"May I Speak?": Multi-modal Attention Guidance in Social VR Group Conversations
Geonsun Lee, Dae Yeol Lee, Guan-Ming Su, Dinesh Manocha
TL;DR
This work tackles turn-taking in social VR by introducing a diegetic, multi-modal attention guidance framework that uses light and spatial audio to direct users to new speakers. Grounded in a formative group interview and a controlled evaluation, the method adapts cue intensity via engagement cues such as head-body rotation and gaze, employing environment light, point light, spotlight, signaling sounds, and dynamic volume adjustments. Results show significantly faster response times, higher perceived conversation satisfaction, and stronger user preference for the proposed Light-Audio approach over baselines like Text-Icon and SGD. The study demonstrates the practical potential of diegetic, multi-modal cues to improve presence and conversational smoothness in VR meetings, while acknowledging limitations and outlining directions for personalization, larger-scale multi-speaker scenarios, and real-world deployments.
Abstract
In this paper, we present a novel multi-modal attention guidance method designed to address the challenges of turn-taking dynamics in meetings and enhance group conversations within virtual reality (VR) environments.

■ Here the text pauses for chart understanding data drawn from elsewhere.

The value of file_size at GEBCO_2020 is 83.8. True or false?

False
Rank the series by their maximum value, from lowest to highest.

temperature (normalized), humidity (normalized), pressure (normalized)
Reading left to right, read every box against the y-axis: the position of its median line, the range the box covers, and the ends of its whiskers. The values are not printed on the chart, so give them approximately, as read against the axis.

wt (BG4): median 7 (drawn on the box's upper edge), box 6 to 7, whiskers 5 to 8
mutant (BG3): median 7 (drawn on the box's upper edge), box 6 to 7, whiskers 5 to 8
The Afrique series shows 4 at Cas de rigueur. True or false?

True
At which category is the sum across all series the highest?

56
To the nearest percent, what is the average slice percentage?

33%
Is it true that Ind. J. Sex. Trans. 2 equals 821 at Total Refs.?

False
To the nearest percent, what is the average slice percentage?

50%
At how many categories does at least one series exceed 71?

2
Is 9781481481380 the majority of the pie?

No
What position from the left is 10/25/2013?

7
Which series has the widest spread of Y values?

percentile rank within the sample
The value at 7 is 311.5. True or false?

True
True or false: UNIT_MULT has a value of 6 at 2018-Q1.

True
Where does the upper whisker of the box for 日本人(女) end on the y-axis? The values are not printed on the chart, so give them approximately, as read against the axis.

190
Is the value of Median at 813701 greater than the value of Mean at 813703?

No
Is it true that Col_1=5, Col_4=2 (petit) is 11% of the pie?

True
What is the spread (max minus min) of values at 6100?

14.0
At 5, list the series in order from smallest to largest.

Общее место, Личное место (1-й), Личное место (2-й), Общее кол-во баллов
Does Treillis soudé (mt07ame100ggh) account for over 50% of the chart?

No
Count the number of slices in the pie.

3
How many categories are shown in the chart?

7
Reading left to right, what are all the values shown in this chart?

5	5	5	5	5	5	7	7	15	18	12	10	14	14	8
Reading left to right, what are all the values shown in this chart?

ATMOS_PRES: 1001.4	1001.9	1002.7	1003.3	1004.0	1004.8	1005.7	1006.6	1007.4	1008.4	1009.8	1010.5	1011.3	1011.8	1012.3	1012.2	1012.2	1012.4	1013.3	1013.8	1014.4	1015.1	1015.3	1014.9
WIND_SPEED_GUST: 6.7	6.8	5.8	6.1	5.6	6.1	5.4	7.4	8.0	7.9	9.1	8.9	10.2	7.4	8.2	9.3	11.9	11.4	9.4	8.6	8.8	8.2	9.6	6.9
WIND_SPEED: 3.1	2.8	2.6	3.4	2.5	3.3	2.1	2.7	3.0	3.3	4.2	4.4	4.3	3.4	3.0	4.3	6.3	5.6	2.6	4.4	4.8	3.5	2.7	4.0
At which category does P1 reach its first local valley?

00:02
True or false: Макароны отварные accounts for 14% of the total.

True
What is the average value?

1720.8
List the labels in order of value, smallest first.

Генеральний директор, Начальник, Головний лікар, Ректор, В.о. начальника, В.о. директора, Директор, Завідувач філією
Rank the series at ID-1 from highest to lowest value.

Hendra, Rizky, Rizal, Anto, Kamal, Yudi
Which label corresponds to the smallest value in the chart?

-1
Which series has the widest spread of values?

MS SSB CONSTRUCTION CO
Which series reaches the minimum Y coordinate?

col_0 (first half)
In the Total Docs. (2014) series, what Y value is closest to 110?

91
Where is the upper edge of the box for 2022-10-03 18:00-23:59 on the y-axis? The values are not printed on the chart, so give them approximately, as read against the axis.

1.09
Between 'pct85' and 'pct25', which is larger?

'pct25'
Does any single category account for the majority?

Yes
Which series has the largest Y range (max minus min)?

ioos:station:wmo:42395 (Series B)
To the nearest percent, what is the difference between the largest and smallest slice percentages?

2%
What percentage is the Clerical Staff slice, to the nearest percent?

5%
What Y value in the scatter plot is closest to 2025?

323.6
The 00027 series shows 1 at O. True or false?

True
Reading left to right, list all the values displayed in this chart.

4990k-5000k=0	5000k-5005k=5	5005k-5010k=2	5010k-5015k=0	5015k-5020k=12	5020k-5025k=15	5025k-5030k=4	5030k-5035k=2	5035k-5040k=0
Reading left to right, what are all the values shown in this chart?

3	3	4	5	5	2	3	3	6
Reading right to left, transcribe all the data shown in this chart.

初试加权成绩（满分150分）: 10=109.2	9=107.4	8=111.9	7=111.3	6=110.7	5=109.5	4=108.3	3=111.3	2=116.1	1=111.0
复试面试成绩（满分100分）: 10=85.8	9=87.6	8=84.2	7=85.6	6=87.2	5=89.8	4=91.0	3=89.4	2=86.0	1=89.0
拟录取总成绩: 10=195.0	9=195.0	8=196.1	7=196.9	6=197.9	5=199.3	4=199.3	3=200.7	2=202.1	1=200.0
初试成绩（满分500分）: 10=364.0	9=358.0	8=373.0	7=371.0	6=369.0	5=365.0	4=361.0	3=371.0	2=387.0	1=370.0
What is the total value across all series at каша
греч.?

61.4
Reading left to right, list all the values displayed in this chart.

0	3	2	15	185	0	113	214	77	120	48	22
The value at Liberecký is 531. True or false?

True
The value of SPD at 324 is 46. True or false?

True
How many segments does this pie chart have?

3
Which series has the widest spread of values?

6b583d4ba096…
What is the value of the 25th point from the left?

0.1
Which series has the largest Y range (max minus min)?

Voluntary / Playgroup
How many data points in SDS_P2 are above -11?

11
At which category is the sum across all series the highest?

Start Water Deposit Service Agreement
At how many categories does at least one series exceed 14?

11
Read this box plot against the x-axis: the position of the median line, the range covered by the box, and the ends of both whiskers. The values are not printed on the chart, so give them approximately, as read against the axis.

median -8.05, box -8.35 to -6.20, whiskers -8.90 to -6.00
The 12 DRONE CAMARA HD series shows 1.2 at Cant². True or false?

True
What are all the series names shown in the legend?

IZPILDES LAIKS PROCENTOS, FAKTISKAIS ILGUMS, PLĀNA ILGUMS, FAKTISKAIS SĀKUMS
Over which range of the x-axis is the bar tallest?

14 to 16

Recognizing the difficulties posed by a confined field of view and the absence of detailed gesture tracking in VR, our proposed method aims to mitigate the challenges of noticing new speakers attempting to join the conversation. This approach tailors attention guidance, providing a nuanced experience for highly engaged participants while offering subtler cues for those less engaged, thereby enriching the overall meeting dynamics. Through group interview studies, we gathered insights to guide our design, resulting in a prototype that employs "light" as a diegetic guidance mechanism, complemented by spatial audio. The combination creates an intuitive and immersive meeting environment, effectively directing users' attention to new speakers. An evaluation study, comparing our method to state-of-the-art attention guidance approaches, demonstrated significantly faster response times (p < 0.001), heightened perceived conversation satisfaction (p < 0.001), and preference (p < 0.001) for our method. Our findings contribute to the understanding of design implications for VR social attention guidance, opening avenues for future research and development.